Figure 3 – Vector diagram and waveforms for a pure inductive load
It can be noted from Figure 3 that the average power flow from source to load is zero, since the positive and negative power cycles are equal. We can also confirm this by calculating the average power (Pav) using Equation 3.
Pav = E I cos(φ) = E I cos(90o) = 0
It can be noted from Figure 3 that the energy absorbed by the pure inductive load in a quarter cycle is returned to the source (generator) in the next quarter cycle. Hence, the energy conversion is not required at the source for steady state conditions. In other words, no fuel needs to be burnt at the thermal generating station, or no water needs to be spent in a hydro power station to meet the load requirement. The load and generator are essentially exchanging the energy stored in their respective magnetic fields.

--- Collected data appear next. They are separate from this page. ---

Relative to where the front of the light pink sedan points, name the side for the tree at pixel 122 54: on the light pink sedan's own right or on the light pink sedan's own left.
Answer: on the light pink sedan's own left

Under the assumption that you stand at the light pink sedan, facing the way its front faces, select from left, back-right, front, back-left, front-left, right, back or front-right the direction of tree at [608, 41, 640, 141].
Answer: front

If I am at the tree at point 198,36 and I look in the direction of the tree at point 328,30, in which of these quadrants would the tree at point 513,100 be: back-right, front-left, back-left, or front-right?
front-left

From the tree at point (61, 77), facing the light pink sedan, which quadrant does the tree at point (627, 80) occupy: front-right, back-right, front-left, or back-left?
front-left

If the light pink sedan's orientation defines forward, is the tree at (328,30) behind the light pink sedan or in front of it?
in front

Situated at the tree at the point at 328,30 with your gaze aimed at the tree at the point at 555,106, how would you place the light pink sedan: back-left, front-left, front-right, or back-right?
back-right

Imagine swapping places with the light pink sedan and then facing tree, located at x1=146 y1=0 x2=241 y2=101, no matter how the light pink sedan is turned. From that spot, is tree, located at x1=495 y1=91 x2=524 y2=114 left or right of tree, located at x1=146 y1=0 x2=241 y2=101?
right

Of course, the generator needs to ‘generate’ the required magnetic field by maintaining an appropriate level of ‘field (rotor winding) current’. The rotor field in practice is obtained from a separate direct current (DC) source. In practical power systems, there are power losses (I2R losses) due to the inherent resistances in the machine windings and transmission lines.
Ping pong game!
In Figure 3, the net ‘useful’ power transfer is zero! Hence, the load and the generator are essentially playing a ping pong game, with no useful power being transferred!
In Figure 1, the phenomena of ‘oscillatory’ power existed, but its magnitude was relatively small. There was ‘useful’ power transfer from source to load.
A similar situation is present even in the case of pure capacitive loads. However, the current in a pure capacitance leads the voltage by 90 degrees. Hence, the positive and negative power in each quarter cycle will flow in a direction opposite to that of an inductance. This is an important feature which can be put to practical use to improve the efficiency of power systems. In other words, a capacitor can be installed close to the inductive load – preferably in the same switchboard. This will provide for ‘oscillatory’ power flow between the inductive load and the capacitance. Hence, it prevents ‘oscillatory’ flow between the load and the source.
‘Reactive power’ – What’s in a name?
The oscillatory part of the power flow in AC circuits as described in previous sections is an important aspect of power system design and operation. Hence, we need to give it a proper name. It is called the ‘Reactive power’ by power system engineers. It has also been given the notation ‘Q’ – probably because it comes after the letter ‘P’ used for ‘Average’ power flow.
Power system engineers have ‘created’ the term ‘Reactive power’ with no obvious reasoning or logic. I am not sure who invented this term, but it has caused a lot of confusion within the power system community. I personally prefer the term ‘Oscillatory power’ to ‘Reactive power’. However, we are stuck with the terminology and we have no choice but to accept it and move on! For our purposes, let us treat the terms ‘Reactive power’ and ‘Oscillatory power’ synonymously.
Most power system textbooks introduce the term ‘Reactive power’ without adequate background and explanation. This is criminal! It is good to explain the concept of oscillatory power clearly before introducing the term ‘Reactive power’. This will help to provide a better understanding of reactive power concepts.
As a reaction to the term ‘Reactive’ power, the ‘Average (useful)’ power flow ‘P’ is often referred to as the ‘Active’ power! This is a good example of creation of terminology gone crazy!
Fuzzy Logic
The classic example of how a terminology can influence the understanding of the concepts is the term ‘fuzzy logic’. When Lotfi Zadeh published the revolutionary paper on ‘fuzzy logic’ mathematical theory in 1965 in the U.S., the scientific community in the U.S. were bogged down by the term ‘fuzzy’. Because of this, they did not take the technical paper seriously, even though the information presented had a sound mathematical basis.
When the paper was translated into the Japanese language, the translator used the term ‘clever logic’! So, fuzzy logic became popular in Japan as they were not bogged down by the terminology. Lotfi Zadeh became a hero in Japan. By 1985, Japanese companies introduced fuzzy logic controllers for commercial products such as washing machines and rice cookers. Fuzzy logic controllers are simpler, cheaper and provide better control. Fuzzy logic control is now being used for various industrial applications. Apparently, trains controlled using fuzzy logic move so smoothly that the passengers can hardly notice the motion, unless they look out of the window!
Japan now leads the world in fuzzy logic control, even though the original paper was published in the U.S. – thanks to the person who used the appropriate terminology while translating the technical paper into Japanese!